Wie Sie Ihrem Kind helfen, sich in der Schule selbst zu vertreten

Entdecken Sie praktische Wege, um Ihr Kind dabei zu unterstützen, das Selbstvertrauen und die Kommunikationsfähigkeiten zu entwickeln, die es benötigt, um Hilfe zu bitten und seine Bedürfnisse im Unterricht auszudrücken.

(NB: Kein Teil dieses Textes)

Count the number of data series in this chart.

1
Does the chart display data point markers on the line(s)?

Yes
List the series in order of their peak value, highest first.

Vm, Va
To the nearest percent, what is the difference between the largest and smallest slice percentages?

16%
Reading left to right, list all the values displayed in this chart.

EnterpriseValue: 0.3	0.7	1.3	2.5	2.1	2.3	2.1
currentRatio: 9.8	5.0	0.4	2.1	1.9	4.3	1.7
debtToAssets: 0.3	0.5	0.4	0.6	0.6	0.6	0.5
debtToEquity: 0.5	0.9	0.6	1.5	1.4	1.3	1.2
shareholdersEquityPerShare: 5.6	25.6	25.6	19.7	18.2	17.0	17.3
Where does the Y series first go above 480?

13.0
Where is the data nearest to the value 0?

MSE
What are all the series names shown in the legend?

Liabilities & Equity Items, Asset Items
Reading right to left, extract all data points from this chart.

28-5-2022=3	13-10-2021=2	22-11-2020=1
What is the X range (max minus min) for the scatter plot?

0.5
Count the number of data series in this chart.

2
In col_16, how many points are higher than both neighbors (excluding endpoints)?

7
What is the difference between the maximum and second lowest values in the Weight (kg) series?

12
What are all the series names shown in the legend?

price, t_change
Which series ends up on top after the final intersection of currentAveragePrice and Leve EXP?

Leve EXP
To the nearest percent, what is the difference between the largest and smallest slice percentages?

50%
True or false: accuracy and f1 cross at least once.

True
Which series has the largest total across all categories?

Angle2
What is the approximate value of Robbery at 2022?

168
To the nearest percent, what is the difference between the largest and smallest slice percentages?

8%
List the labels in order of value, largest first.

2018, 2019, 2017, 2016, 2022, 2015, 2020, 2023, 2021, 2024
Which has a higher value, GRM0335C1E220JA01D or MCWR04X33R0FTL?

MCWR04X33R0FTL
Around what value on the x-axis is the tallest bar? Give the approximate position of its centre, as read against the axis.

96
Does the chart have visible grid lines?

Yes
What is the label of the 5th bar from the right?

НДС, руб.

  1. Die Rolle der Selbstvertretung verstehen. Selbstvertretung im schulischen Kontext bedeutet, dass ein Kind effektiv erklären kann, was es zum Lernen braucht, sei es die Bitte um Klärung einer Aufgabe, die Änderung des Sitzplatzes oder die Äußerung von Überforderung. Forschungen deuten darauf hin, dass Kinder, die sich befähigt fühlen, für sich selbst einzutreten, oft geringere akademische Ängste und eine höhere Beteiligung an ihren Kursen erfahren. Eltern gehen dies oft an, indem sie die Sprache der Fürsprache zu Hause vorleben. Wenn ein Elternteil ruhig erklärt, warum er eine Pause braucht oder um Hilfe bei einer Aufgabe bittet, liefert er einen Bauplan, wie Bedürfnisse respektvoll und klar artikuliert werden können. Ziel ist es, das Kind von einem passiven Empfänger von Anweisungen zu einem aktiven Teilnehmer an seiner eigenen Bildung zu machen.
  2. Ansätze zum Aufbau von Kommunikationsfähigkeiten. Viele Familien finden Erfolg, indem sie potenzielle Schulszenarien nachspielen. Durch das Üben, wie man einen Lehrer anspricht – zum Beispiel mit einem höflichen „Ich habe Schwierigkeiten mit diesem Konzept, könnten Sie es anders erklären?“ – bauen Kinder die Muskelgedächtnis auf, die erforderlich sind, um diese Sätze im Moment zu verwenden. Es ist hilfreich, sich auf „Ich“-Aussagen zu konzentrieren, die es dem Kind ermöglichen, seine Erfahrungen auszudrücken, ohne anklagend zu klingen. Eine weitere Strategie besteht darin, das Kind zu ermutigen, seinen eigenen Lernstil und seine Vorlieben zu identifizieren. Wenn ein Kind versteht, dass es am besten lernt, wenn es von Ablenkungen fern ist oder wenn es eine visuelle Hilfe hat, ist es besser gerüstet, diese Anpassungen zu beantragen. Lehrer schätzen es im Allgemeinen, wenn Schüler spezifische Lernhindernisse artikulieren können, da dies eine gezieltere Unterstützung ermöglicht.